§ Description of the task:
Reproduce the lines below verbatim. Pictures are to be omitted.

§ Working data:
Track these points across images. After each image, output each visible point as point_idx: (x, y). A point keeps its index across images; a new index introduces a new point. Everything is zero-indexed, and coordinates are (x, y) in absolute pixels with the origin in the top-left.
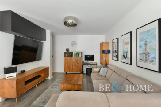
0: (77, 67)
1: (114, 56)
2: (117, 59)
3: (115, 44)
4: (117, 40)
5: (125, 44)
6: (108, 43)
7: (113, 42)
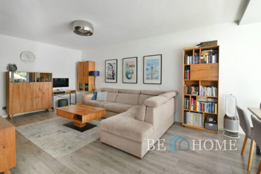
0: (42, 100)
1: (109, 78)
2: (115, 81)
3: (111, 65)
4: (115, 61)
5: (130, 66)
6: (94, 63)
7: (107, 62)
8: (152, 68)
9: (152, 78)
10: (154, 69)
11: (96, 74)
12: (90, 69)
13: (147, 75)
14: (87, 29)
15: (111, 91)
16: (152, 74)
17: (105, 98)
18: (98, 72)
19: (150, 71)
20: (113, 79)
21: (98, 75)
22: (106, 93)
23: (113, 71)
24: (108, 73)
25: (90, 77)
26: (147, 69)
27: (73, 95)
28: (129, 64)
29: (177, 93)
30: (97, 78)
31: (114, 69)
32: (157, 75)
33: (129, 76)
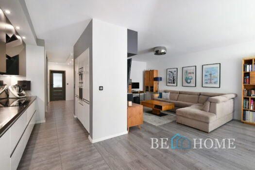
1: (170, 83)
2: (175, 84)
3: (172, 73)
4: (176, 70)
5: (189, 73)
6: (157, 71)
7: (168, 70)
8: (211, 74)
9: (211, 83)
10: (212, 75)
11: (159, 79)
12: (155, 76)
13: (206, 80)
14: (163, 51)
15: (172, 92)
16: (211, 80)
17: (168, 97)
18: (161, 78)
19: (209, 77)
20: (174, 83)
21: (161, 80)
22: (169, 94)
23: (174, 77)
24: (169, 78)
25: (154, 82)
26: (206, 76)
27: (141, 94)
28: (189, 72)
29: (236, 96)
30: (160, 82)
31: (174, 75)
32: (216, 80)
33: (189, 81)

§ Written response:
Track these points across images. After each image, output each visible point as point_idx: (x, y). A point keeps its index across images; a new index introduces a new point. Everything is zero-indexed, and coordinates are (x, y) in absolute pixels with the origin in the top-left.
0: (77, 67)
1: (114, 56)
2: (117, 59)
3: (115, 44)
4: (117, 40)
5: (125, 44)
6: (108, 43)
7: (113, 42)
0: (42, 100)
1: (109, 78)
2: (115, 81)
3: (111, 65)
4: (115, 61)
5: (130, 66)
6: (94, 63)
7: (107, 62)
8: (152, 68)
9: (152, 78)
10: (154, 69)
11: (96, 74)
12: (90, 69)
13: (147, 75)
14: (87, 29)
15: (111, 91)
16: (152, 74)
17: (105, 98)
18: (98, 72)
19: (150, 71)
20: (113, 79)
21: (98, 75)
22: (106, 93)
23: (113, 71)
24: (108, 73)
25: (90, 77)
26: (147, 69)
27: (73, 95)
28: (129, 64)
29: (177, 93)
30: (97, 78)
31: (114, 69)
32: (157, 75)
33: (129, 76)
1: (170, 83)
2: (175, 84)
3: (172, 73)
4: (176, 70)
5: (189, 73)
6: (157, 71)
7: (168, 70)
8: (211, 74)
9: (211, 83)
10: (212, 75)
11: (159, 79)
12: (155, 76)
13: (206, 80)
14: (163, 51)
15: (172, 92)
16: (211, 80)
17: (168, 97)
18: (161, 78)
19: (209, 77)
20: (174, 83)
21: (161, 80)
22: (169, 94)
23: (174, 77)
24: (169, 78)
25: (154, 82)
26: (206, 76)
27: (141, 94)
28: (189, 72)
29: (236, 96)
30: (160, 82)
31: (174, 75)
32: (216, 80)
33: (189, 81)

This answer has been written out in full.